THE QUESTION OF THE GEAR TEETH.

The endurance of the gear teeth is also a question to be decided by use. It has been said that “the teeth are so designed as to be relatively stronger than the cranks and under excessive strain the cranks will break first;” also that “the individual parts are stronger than the elementary parts of the chain.” We have seen cranks tested, in regular shop routine, by samples taken out of each small lot, under a measured load of 1,000 pounds, and have seen them show their quality by returning to the straight line when the load was removed. The cross-section of an average crank is three to five times that of a bevel or radial tooth. In practice, cranks do not break; some other part, less strong, breaks when something must, and so the statement that the bevel tooth is stronger than the crank which is to be measured against it under load seems rather too forcible. The comparatively slight tooth must bear the same strain which comes on other parts and the very small though real bit of elasticity or “give” which the chain possesses, by virtue of being made up of many parts joined together, is lacking in gears of any kind; the strain on those is “solid” and unrelieved. The fact that breakage of a sprocket (unless by some collision or extraordinary fall) is a mishap almost unheard of does not insure the gear tooth in the least—the two are not the same case. The sprocket tooth is very thick in the direction of the strain, and the pull of the chain comes on not less than five teeth at once on the rear sprocket and twice as many on the front, thus dividing the load; the gear teeth, on the contrary, are thin, and the strain is concentrated on not more than two at a time, practically upon one. Yet we must distinguish here the bevel and the spur-gear tooth from the peculiar teeth on the pin-roller gear; the latter are so thick that no doubt of their strength need be raised.

DEFENDER MIDGET—1898.

The last paragraph is not to affirm or to imply that the teeth will not prove equal to their task. But such gearing has never been used on cycles; the bevel wheels of the tricycle “balance-gear” were larger and were not common enough to constitute an exception. Spur gears have been successfully used for many years on the Crypto gear already described, but four pinions are employed on that instead of one, for the express purpose of dividing the strain. So it is fair and well to note that when we resort to gearing as an escape from the chain we are going from the long-tried to the untried.

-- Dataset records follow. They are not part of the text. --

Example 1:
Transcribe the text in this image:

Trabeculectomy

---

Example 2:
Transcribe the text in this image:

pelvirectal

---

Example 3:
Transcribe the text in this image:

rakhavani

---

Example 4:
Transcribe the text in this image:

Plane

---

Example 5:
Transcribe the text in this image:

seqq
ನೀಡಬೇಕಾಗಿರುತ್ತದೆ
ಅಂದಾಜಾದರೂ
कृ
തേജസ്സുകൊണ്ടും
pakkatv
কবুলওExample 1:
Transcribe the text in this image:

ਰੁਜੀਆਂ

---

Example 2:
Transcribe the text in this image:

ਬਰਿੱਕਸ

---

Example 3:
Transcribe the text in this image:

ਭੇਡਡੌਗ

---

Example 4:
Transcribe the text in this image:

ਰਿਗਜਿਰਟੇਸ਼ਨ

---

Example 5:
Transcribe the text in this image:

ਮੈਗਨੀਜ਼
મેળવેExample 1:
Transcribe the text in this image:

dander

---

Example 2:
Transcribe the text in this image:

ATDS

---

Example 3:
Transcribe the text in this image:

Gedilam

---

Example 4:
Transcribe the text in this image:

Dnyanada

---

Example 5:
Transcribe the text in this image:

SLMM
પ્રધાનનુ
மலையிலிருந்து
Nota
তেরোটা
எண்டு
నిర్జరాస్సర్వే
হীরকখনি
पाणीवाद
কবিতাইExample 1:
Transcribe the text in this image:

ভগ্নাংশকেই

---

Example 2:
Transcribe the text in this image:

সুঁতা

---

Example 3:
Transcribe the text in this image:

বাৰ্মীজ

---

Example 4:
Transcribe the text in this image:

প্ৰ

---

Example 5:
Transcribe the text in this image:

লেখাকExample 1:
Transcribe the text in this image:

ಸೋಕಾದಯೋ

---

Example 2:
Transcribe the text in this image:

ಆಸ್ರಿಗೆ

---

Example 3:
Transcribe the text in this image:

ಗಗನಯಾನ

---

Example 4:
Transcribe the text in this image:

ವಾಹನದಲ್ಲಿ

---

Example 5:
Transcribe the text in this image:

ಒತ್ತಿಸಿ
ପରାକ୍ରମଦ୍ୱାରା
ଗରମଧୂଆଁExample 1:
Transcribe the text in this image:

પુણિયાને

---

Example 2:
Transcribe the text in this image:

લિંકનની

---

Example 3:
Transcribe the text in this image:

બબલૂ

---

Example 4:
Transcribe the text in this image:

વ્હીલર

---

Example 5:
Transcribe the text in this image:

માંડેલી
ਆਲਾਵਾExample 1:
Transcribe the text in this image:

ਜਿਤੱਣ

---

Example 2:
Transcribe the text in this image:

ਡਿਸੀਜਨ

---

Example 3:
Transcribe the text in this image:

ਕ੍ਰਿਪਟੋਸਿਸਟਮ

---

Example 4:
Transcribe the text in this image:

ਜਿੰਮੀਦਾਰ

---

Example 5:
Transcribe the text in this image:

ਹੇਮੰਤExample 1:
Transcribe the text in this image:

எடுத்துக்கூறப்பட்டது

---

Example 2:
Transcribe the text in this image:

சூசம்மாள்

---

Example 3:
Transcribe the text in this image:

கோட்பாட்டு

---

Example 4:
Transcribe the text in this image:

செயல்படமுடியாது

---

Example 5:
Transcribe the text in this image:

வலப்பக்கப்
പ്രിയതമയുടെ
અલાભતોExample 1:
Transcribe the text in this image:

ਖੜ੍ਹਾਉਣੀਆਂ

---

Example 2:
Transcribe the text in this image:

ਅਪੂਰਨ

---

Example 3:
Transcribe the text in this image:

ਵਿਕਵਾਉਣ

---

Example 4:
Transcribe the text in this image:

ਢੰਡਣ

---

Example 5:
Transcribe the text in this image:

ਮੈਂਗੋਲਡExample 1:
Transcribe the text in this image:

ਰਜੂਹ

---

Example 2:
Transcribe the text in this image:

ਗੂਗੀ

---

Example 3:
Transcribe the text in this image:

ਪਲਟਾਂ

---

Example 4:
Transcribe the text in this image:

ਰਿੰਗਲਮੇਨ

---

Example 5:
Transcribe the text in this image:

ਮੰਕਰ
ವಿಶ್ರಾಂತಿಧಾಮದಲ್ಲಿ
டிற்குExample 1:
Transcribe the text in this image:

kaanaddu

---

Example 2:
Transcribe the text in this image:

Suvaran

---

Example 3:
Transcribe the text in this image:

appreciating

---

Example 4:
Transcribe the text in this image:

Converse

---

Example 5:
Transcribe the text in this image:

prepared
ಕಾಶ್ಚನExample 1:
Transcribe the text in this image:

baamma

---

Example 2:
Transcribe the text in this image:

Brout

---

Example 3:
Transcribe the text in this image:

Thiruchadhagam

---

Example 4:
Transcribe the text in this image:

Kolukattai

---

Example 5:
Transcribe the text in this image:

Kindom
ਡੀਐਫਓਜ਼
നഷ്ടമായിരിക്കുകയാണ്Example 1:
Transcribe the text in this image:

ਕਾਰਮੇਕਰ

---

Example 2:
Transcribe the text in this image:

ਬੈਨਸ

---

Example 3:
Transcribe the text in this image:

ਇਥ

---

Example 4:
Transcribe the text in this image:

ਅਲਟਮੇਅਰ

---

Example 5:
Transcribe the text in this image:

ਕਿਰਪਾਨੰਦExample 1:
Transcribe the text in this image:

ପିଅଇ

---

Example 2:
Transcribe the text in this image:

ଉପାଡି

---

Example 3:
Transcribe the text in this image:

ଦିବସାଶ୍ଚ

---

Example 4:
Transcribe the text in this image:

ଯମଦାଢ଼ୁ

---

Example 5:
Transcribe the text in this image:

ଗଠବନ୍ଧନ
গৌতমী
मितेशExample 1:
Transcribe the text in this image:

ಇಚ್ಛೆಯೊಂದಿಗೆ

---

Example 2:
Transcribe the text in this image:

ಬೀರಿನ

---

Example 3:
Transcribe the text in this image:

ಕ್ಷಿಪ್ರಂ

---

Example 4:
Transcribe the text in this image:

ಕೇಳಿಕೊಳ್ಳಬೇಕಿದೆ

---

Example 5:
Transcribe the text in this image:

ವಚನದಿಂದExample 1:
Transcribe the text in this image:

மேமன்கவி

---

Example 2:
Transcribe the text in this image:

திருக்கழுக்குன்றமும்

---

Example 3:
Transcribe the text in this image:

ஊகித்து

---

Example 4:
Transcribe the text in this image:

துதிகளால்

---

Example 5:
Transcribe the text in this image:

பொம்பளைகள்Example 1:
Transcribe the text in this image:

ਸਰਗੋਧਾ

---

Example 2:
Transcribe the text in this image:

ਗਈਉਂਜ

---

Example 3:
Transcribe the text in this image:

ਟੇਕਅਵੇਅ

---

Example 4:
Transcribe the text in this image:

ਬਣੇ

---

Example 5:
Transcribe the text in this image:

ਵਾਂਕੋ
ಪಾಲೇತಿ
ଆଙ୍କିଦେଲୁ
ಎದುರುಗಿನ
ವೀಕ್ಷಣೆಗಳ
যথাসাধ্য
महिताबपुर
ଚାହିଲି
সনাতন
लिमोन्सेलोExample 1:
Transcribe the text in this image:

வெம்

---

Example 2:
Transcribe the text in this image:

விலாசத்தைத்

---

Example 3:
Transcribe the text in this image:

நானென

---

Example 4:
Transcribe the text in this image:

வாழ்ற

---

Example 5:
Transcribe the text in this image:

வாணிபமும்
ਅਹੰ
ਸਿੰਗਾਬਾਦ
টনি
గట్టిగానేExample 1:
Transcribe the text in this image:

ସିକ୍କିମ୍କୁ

Here it may be in point to quote from the current advertisement of one of the oldest concerns in the English trade, the Centaur Company of Coventry:

“The pioneers in the cycle trade can afford to view with equanimity the appearance of the faddist who, from time to time, tries to resuscitate some obsolete and exploded notion which, in the early days, has already been thoroughly tested and abandoned. The Chainless Safety, with which we have been threatened during the past two years, is an example of this. Bevel-gears, spur-gears, roller-gears, rod-and-piston-gears, intermediate wheels, and every conceivable form of gearing were experimented with by ourselves and many of the older makers in the early ’80’s, for the purpose of dispensing with the chain. If, as a medium for transmitting power, they were then found to be inferior to the crude and imperfect chain available at that period, it must be manifest to everyone who is familiar with cycle construction that, with the perfect chain of today, the comparison must be still less favorable to the chainless methods.”

This is not quoted as endorsing it, nor do we regard the experimenting mentioned as conclusive; the point lies in the last sentence. For while it is true that the cutting of bevel or radial gears has been so much improved that the results of trials long ago do not signify (as is frankly admitted by not over-friendly English trade journals in commenting on the [Columbia]), it is equally true that the chain also is greatly improved.